In setting Geoffrey Anketell Studdert Kennedy’s poem If you forget as the final song, the narrative of the whole cycle reaches its inevitable conclusion. Studdert Kennedy, or ‘Woodbine Willie’ as he was affectionately named was the vicar of St Paul’s Church, Worcester. At the outbreak of the war he volunteered as an Army chaplain and became attached to a bayonet-training service. He became one of the most well-known figures on the Western Front, as a result of giving Woodbine cigarettes and spiritual comfort to the soldiers. He was loved and respected by his comrades for his bravery under fire and he received the Military Cross in 1917 at Messines Ridge for running into No-Mans-Land to rescue the injured. After the war, he became closely involved in the Christian Socialist and the Pacifist movements, touring the country giving public lectures. He died suddenly in 1929, whilst on tour in Liverpool. A crowd of over 2,000 people turned out for his funeral procession, lining the streets from Worcester Cathedral to St Paul’s Church a mile away. They threw packets of Woodbines onto the passing cortege.

Studdert Kennedy’s collected verse was published in 1927 under the title The unutterable beauty. The long, sustained chord from the previous song now provides a spectral backdrop as the piano’s tolling, bell-like figure ‘calls us’ to remembrance. After the voice’s quietly anguished and yearning lament on the words, ‘Let me forget / let me forget’, a disconsolate but deeply moving theme intones the words ‘I am weary of remembrance / and my brow is ever wet / with the tears of my remembrance’. Here, the elegiac piano accompaniment—with its simple 4/4 crotchet tread—adds to the music’s profundity: it is as if the march of the opening song of the cycle has returned, but now as a ghostly ‘march for the dead’. After a reprise of the opening lament, the final lines are sung, ‘Then your children must remember / and their brow be ever wet, with the tears of their remembrance / with the tears and bloody sweat’, but this time the viola adds a poignant counter subject of unaffected simplicity as it moves towards the cycle’s contemplative conclusion.

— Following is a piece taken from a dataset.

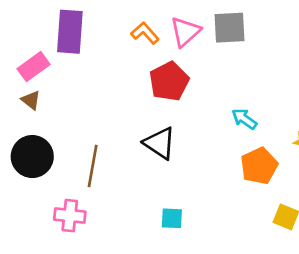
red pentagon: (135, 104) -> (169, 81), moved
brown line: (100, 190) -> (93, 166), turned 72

In changing the pronoun to ‘If you forget’, Studdert Kennedy has included ‘us’ in the act of remembrance. He is making an impassioned appeal to posterity and by reiterating the words, ‘If you forget’, we are forced not only to reflect upon the sacrifice of those who gave their lives for the world we have inherited, but also to remember what is at stake if future generations fail in their duty. The bleakness and unsettling nature of the cycle’s final bars seek to mirror the unresolved tension that underlies all acts of remembrance.